#### Your goal
Pull out every line in the entries below that contains the word "range".

#### Entries provided
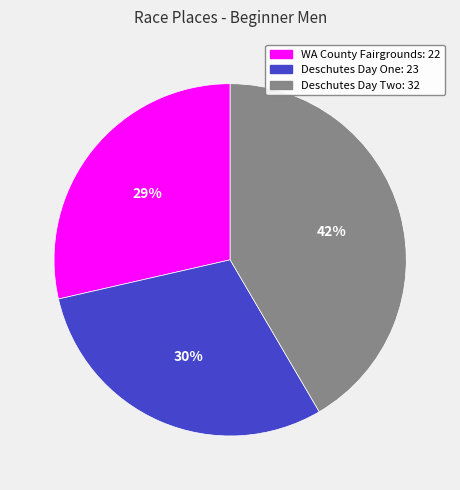

To the nearest percent, what is the average slice percentage?

33%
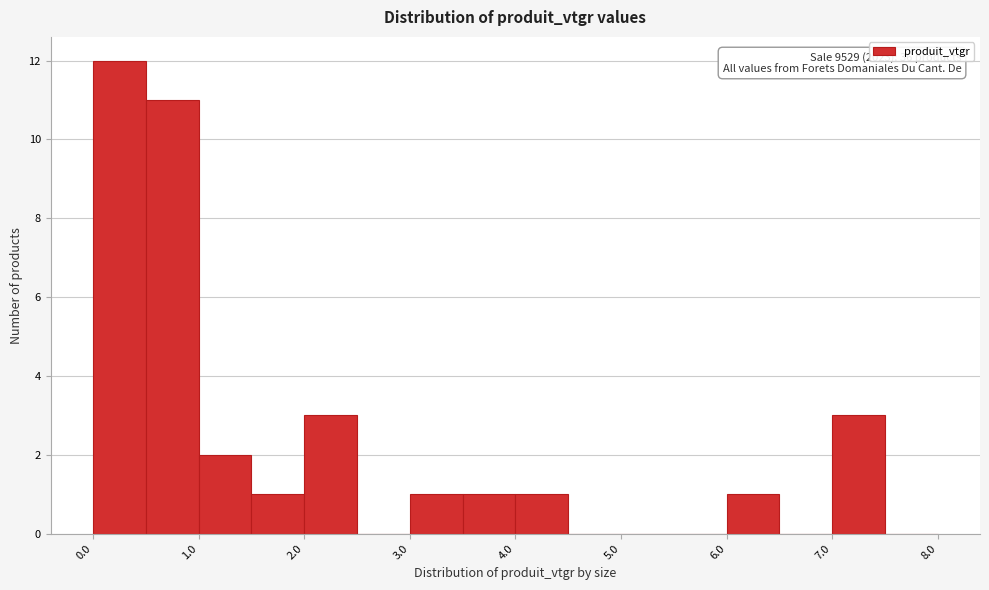

Over which range of the x-axis is the bar tallest?

0.0 to 0.5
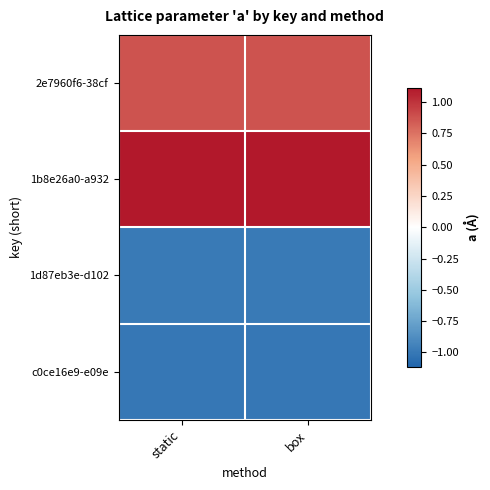

Which series has the largest range (max minus min)?

2e7960f6-38cf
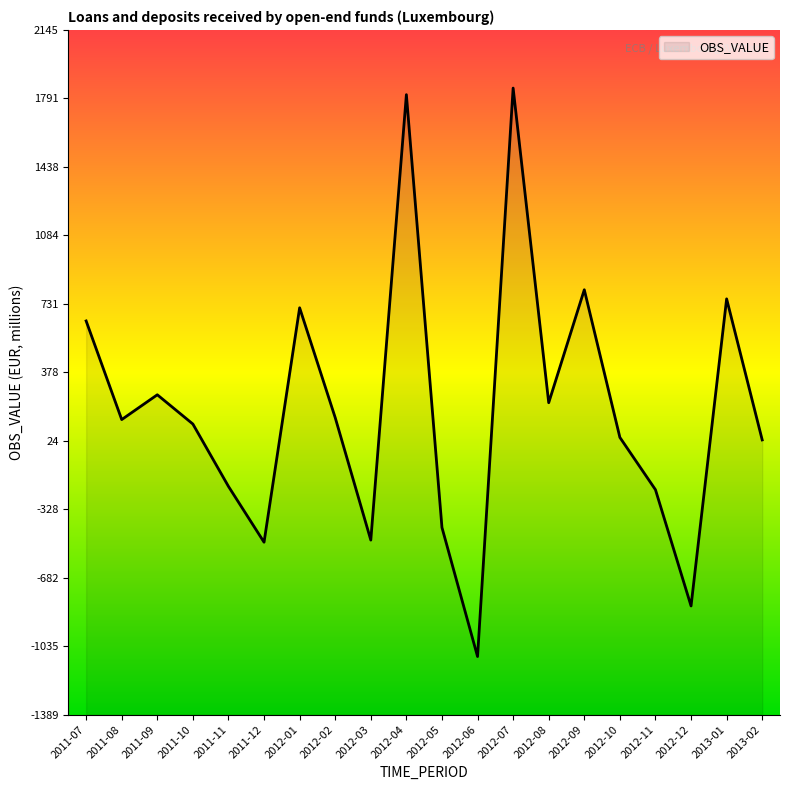

Rank the categories by value from lowest to highest.

2012-06, 2012-12, 2011-12, 2012-03, 2012-05, 2012-11, 2011-11, 2013-02, 2012-10, 2011-10, 2011-08, 2012-02, 2012-08, 2011-09, 2011-07, 2012-01, 2013-01, 2012-09, 2012-04, 2012-07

#### Task output
Over which range of the x-axis is the bar tallest?
Which series has the largest range (max minus min)?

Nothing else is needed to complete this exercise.